▶ The problem:
Please output the entries that follow exactly, without a single image.

▶ Recorded data:
== Segment start ==
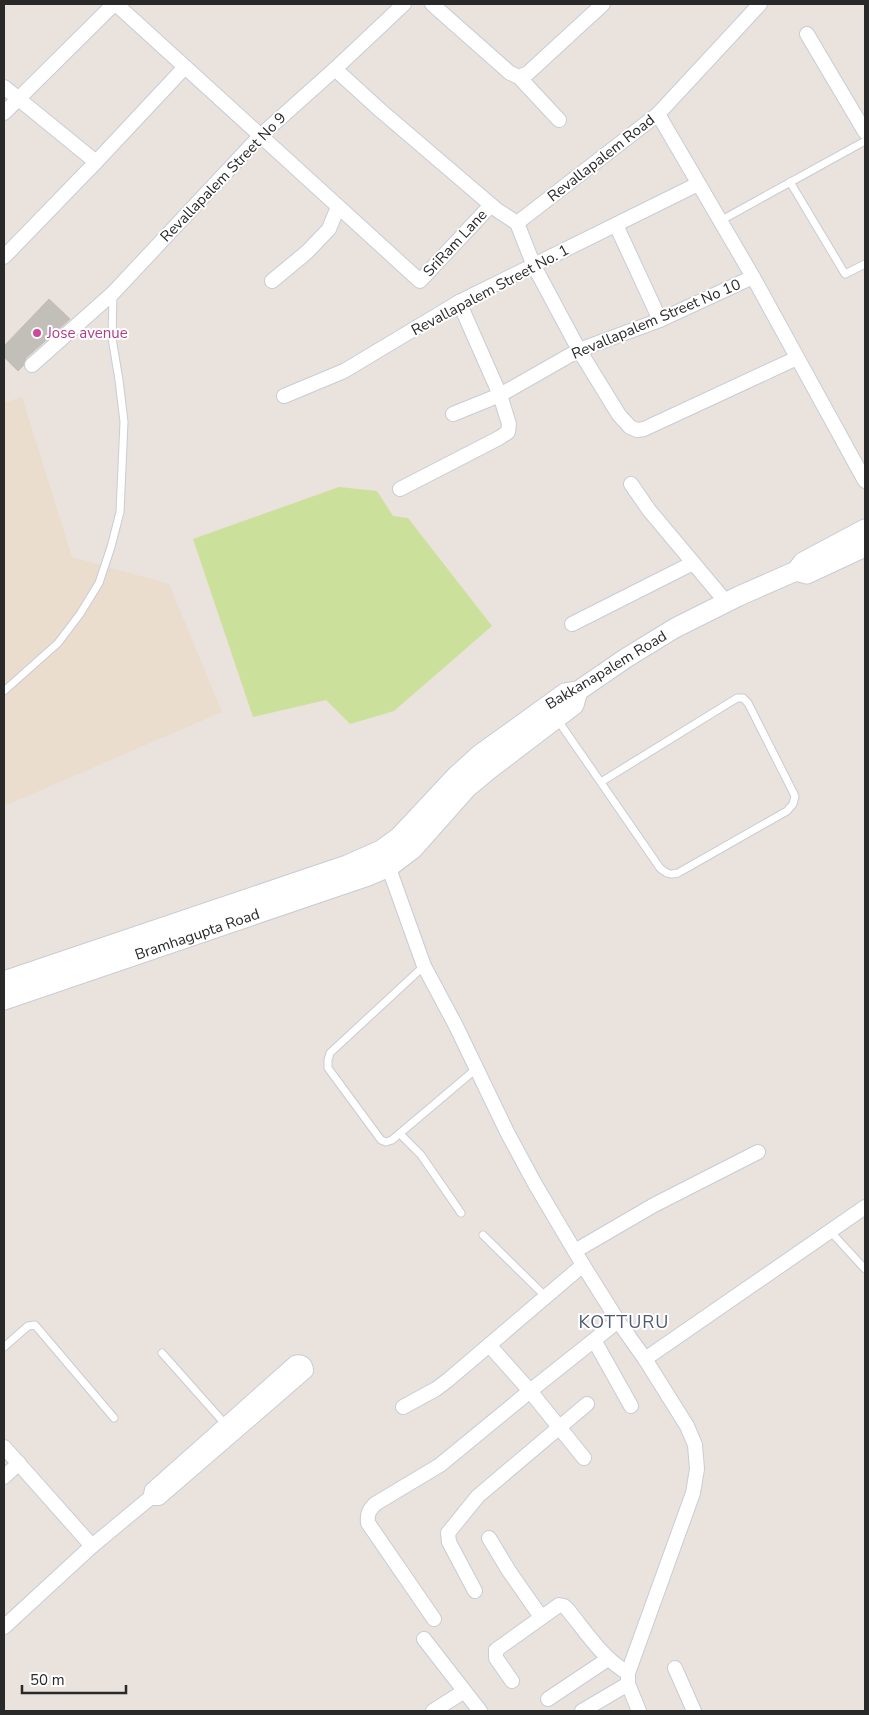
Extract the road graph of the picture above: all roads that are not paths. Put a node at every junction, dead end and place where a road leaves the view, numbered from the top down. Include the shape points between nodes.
1 (115, 4) edge
2 (404, 4) edge
3 (432, 4) edge
4 (603, 4) edge
5 (760, 4) edge
6 (807, 34) dead end
7 (186, 67) junction
8 (335, 69) junction
9 (519, 77) junction
10 (4, 87) edge
11 (17, 98) junction
12 (4, 113) edge
13 (658, 114) junction
14 (559, 120) dead end
15 (865, 132) edge
16 (260, 136) junction
17 (865, 141) edge
18 (96, 162) junction
19 (790, 182) junction
20 (698, 184) junction
21 (491, 205) junction
22 (338, 207) junction
23 (720, 221) junction
24 (517, 223) junction
25 (616, 225) junction
26 (4, 257) edge
27 (865, 264) edge
28 (534, 266) junction
29 (753, 277) junction
30 (272, 281) dead end
31 (113, 294) junction
32 (459, 302) junction
33 (660, 320) junction
34 (579, 350) junction
35 (797, 358) junction
36 (32, 365) dead end
37 (500, 395) junction
38 (284, 396) dead end
39 (452, 414) dead end
40 (865, 481) edge
41 (630, 484) dead end
42 (400, 489) dead end
43 (865, 529) edge
44 (865, 547) edge
45 (693, 563) junction
46 (796, 572) junction
47 (726, 602) junction
48 (572, 624) dead end
49 (4, 691) edge
50 (578, 691) junction
51 (556, 719) junction
52 (600, 782) junction
53 (385, 858) junction
54 (424, 966) junction
55 (4, 981) edge
56 (4, 1000) edge
57 (476, 1069) junction
58 (400, 1134) junction
59 (758, 1152) dead end
60 (865, 1207) edge
61 (461, 1213) dead end
62 (830, 1231) junction
63 (483, 1235) dead end
64 (575, 1251) junction
65 (583, 1265) junction
66 (865, 1269) edge
67 (545, 1296) junction
68 (618, 1322) junction
69 (594, 1340) junction
70 (488, 1345) junction
71 (4, 1347) edge
72 (162, 1353) dead end
73 (645, 1359) junction
74 (530, 1391) junction
75 (587, 1404) dead end
76 (632, 1406) dead end
77 (403, 1407) dead end
78 (114, 1418) dead end
79 (560, 1427) junction
80 (230, 1429) junction
81 (4, 1447) edge
82 (584, 1458) dead end
83 (19, 1463) junction
84 (4, 1477) edge
85 (489, 1538) dead end
86 (92, 1546) junction
87 (475, 1591) dead end
88 (541, 1617) junction
89 (434, 1619) dead end
90 (4, 1627) edge
91 (424, 1639) dead end
92 (608, 1659) junction
93 (675, 1668) dead end
94 (628, 1678) junction
95 (512, 1681) dead end
96 (464, 1692) junction
97 (548, 1700) dead end
98 (433, 1711) edge
99 (480, 1711) edge
100 (582, 1711) edge
101 (639, 1711) edge
102 (694, 1711) edge

1 - 7 street
1 - 11 street
2 - 8 street, Revallapalem Street No 9
3 - 9 street via 510,73
4 - 9 street via 528,73
5 - 13 street
6 - 15 street
7 - 16 street
7 - 18 street
8 - 16 street, Revallapalem Street No 9
8 - 21 street
9 - 14 street
10 - 11 street
11 - 12 street
11 - 18 street
13 - 20 street, Revallapalem Road
13 - 24 street, Revallapalem Road
16 - 22 street
16 - 31 street, Revallapalem Street No 9
17 - 19 lane
18 - 26 street
19 - 23 lane
19 - 27 lane via 845,274
20 - 23 street, Revallapalem Road
20 - 25 street, Revallapalem Street No. 1
21 - 22 street, SriRam Lane via 420,281
21 - 24 street
22 - 30 street via 329,229
23 - 29 street, Revallapalem Road
24 - 28 street
25 - 28 street, Revallapalem Street No. 1
25 - 33 street
28 - 32 street, Revallapalem Street No. 1
28 - 34 street
29 - 33 street, Revallapalem Street No 10
29 - 35 street, Revallapalem Road
31 - 36 street
31 - 49 lane via 112,338 124,422 120,512 111,547 99,583 80,614 58,643
32 - 37 street
32 - 38 street, Revallapalem Street No. 1 via 344,371
33 - 34 street, Revallapalem Street No 10
34 - 35 street via 620,415 637,430
34 - 37 street, Revallapalem Street No 10
35 - 40 street, Revallapalem Road
37 - 39 street, Revallapalem Street No 10
37 - 42 street via 509,424 508,432
41 - 45 street
43 - 46 street via 803,562
44 - 46 street, Bakkanapalem Road via 807,574
45 - 47 street
45 - 48 street
46 - 47 street, Bakkanapalem Road
47 - 50 street, Bakkanapalem Road via 675,628
50 - 51 street via 574,705
50 - 53 street, Bakkanapalem Road via 565,692 479,755 399,837
51 - 52 lane
51 - 53 street via 468,788 413,849
52 - 52 lane via 660,868 671,875 787,810 795,796 743,698 737,698
53 - 54 street
53 - 55 street, Bramhagupta Road via 338,868
53 - 56 street, Bramhagupta Road via 368,876
54 - 57 street
54 - 58 lane via 330,1053 328,1060 328,1068 381,1140 386,1142
57 - 58 lane
57 - 64 street via 535,1184
58 - 61 lane via 421,1155
59 - 64 street via 654,1205
60 - 62 street
62 - 66 lane
62 - 73 street
63 - 67 lane
64 - 65 street
65 - 67 street
65 - 68 street
67 - 70 street
68 - 69 street
68 - 73 street
69 - 74 street
69 - 76 street
70 - 74 street
70 - 77 street via 436,1389
71 - 78 lane via 28,1326 34,1325
72 - 80 lane
73 - 94 street via 688,1426 695,1445 697,1469 693,1493
74 - 79 street
74 - 89 street via 440,1465 375,1504 367,1516
75 - 79 street
79 - 82 street
79 - 87 street via 478,1496 448,1533 449,1542
80 - 80 street via 295,1363 304,1364 306,1371
80 - 86 street via 159,1498 150,1498
81 - 83 street
83 - 84 street
83 - 86 street
85 - 88 street
86 - 90 street
88 - 92 street via 559,1605 564,1606
88 - 95 street via 496,1650 496,1658
91 - 96 street
92 - 94 street
92 - 97 street
93 - 102 street
94 - 100 street
94 - 101 street
96 - 98 street
96 - 99 street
== Segment end ==
▶ Exercise result:
Extract the road graph of the picture above: all roads that are not paths. Put a node at every junction, dead end and place where a road leaves the view, numbered from the top down. Include the shape points between nodes.
1 (115, 4) edge
2 (404, 4) edge
3 (432, 4) edge
4 (603, 4) edge
5 (760, 4) edge
6 (807, 34) dead end
7 (186, 67) junction
8 (335, 69) junction
9 (519, 77) junction
10 (4, 87) edge
11 (17, 98) junction
12 (4, 113) edge
13 (658, 114) junction
14 (559, 120) dead end
15 (865, 132) edge
16 (260, 136) junction
17 (865, 141) edge
18 (96, 162) junction
19 (790, 182) junction
20 (698, 184) junction
21 (491, 205) junction
22 (338, 207) junction
23 (720, 221) junction
24 (517, 223) junction
25 (616, 225) junction
26 (4, 257) edge
27 (865, 264) edge
28 (534, 266) junction
29 (753, 277) junction
30 (272, 281) dead end
31 (113, 294) junction
32 (459, 302) junction
33 (660, 320) junction
34 (579, 350) junction
35 (797, 358) junction
36 (32, 365) dead end
37 (500, 395) junction
38 (284, 396) dead end
39 (452, 414) dead end
40 (865, 481) edge
41 (630, 484) dead end
42 (400, 489) dead end
43 (865, 529) edge
44 (865, 547) edge
45 (693, 563) junction
46 (796, 572) junction
47 (726, 602) junction
48 (572, 624) dead end
49 (4, 691) edge
50 (578, 691) junction
51 (556, 719) junction
52 (600, 782) junction
53 (385, 858) junction
54 (424, 966) junction
55 (4, 981) edge
56 (4, 1000) edge
57 (476, 1069) junction
58 (400, 1134) junction
59 (758, 1152) dead end
60 (865, 1207) edge
61 (461, 1213) dead end
62 (830, 1231) junction
63 (483, 1235) dead end
64 (575, 1251) junction
65 (583, 1265) junction
66 (865, 1269) edge
67 (545, 1296) junction
68 (618, 1322) junction
69 (594, 1340) junction
70 (488, 1345) junction
71 (4, 1347) edge
72 (162, 1353) dead end
73 (645, 1359) junction
74 (530, 1391) junction
75 (587, 1404) dead end
76 (632, 1406) dead end
77 (403, 1407) dead end
78 (114, 1418) dead end
79 (560, 1427) junction
80 (230, 1429) junction
81 (4, 1447) edge
82 (584, 1458) dead end
83 (19, 1463) junction
84 (4, 1477) edge
85 (489, 1538) dead end
86 (92, 1546) junction
87 (475, 1591) dead end
88 (541, 1617) junction
89 (434, 1619) dead end
90 (4, 1627) edge
91 (424, 1639) dead end
92 (608, 1659) junction
93 (675, 1668) dead end
94 (628, 1678) junction
95 (512, 1681) dead end
96 (464, 1692) junction
97 (548, 1700) dead end
98 (433, 1711) edge
99 (480, 1711) edge
100 (582, 1711) edge
101 (639, 1711) edge
102 (694, 1711) edge

1 - 7 street
1 - 11 street
2 - 8 street, Revallapalem Street No 9
3 - 9 street via 510,73
4 - 9 street via 528,73
5 - 13 street
6 - 15 street
7 - 16 street
7 - 18 street
8 - 16 street, Revallapalem Street No 9
8 - 21 street
9 - 14 street
10 - 11 street
11 - 12 street
11 - 18 street
13 - 20 street, Revallapalem Road
13 - 24 street, Revallapalem Road
16 - 22 street
16 - 31 street, Revallapalem Street No 9
17 - 19 lane
18 - 26 street
19 - 23 lane
19 - 27 lane via 845,274
20 - 23 street, Revallapalem Road
20 - 25 street, Revallapalem Street No. 1
21 - 22 street, SriRam Lane via 420,281
21 - 24 street
22 - 30 street via 329,229
23 - 29 street, Revallapalem Road
24 - 28 street
25 - 28 street, Revallapalem Street No. 1
25 - 33 street
28 - 32 street, Revallapalem Street No. 1
28 - 34 street
29 - 33 street, Revallapalem Street No 10
29 - 35 street, Revallapalem Road
31 - 36 street
31 - 49 lane via 112,338 124,422 120,512 111,547 99,583 80,614 58,643
32 - 37 street
32 - 38 street, Revallapalem Street No. 1 via 344,371
33 - 34 street, Revallapalem Street No 10
34 - 35 street via 620,415 637,430
34 - 37 street, Revallapalem Street No 10
35 - 40 street, Revallapalem Road
37 - 39 street, Revallapalem Street No 10
37 - 42 street via 509,424 508,432
41 - 45 street
43 - 46 street via 803,562
44 - 46 street, Bakkanapalem Road via 807,574
45 - 47 street
45 - 48 street
46 - 47 street, Bakkanapalem Road
47 - 50 street, Bakkanapalem Road via 675,628
50 - 51 street via 574,705
50 - 53 street, Bakkanapalem Road via 565,692 479,755 399,837
51 - 52 lane
51 - 53 street via 468,788 413,849
52 - 52 lane via 660,868 671,875 787,810 795,796 743,698 737,698
53 - 54 street
53 - 55 street, Bramhagupta Road via 338,868
53 - 56 street, Bramhagupta Road via 368,876
54 - 57 street
54 - 58 lane via 330,1053 328,1060 328,1068 381,1140 386,1142
57 - 58 lane
57 - 64 street via 535,1184
58 - 61 lane via 421,1155
59 - 64 street via 654,1205
60 - 62 street
62 - 66 lane
62 - 73 street
63 - 67 lane
64 - 65 street
65 - 67 street
65 - 68 street
67 - 70 street
68 - 69 street
68 - 73 street
69 - 74 street
69 - 76 street
70 - 74 street
70 - 77 street via 436,1389
71 - 78 lane via 28,1326 34,1325
72 - 80 lane
73 - 94 street via 688,1426 695,1445 697,1469 693,1493
74 - 79 street
74 - 89 street via 440,1465 375,1504 367,1516
75 - 79 street
79 - 82 street
79 - 87 street via 478,1496 448,1533 449,1542
80 - 80 street via 295,1363 304,1364 306,1371
80 - 86 street via 159,1498 150,1498
81 - 83 street
83 - 84 street
83 - 86 street
85 - 88 street
86 - 90 street
88 - 92 street via 559,1605 564,1606
88 - 95 street via 496,1650 496,1658
91 - 96 street
92 - 94 street
92 - 97 street
93 - 102 street
94 - 100 street
94 - 101 street
96 - 98 street
96 - 99 street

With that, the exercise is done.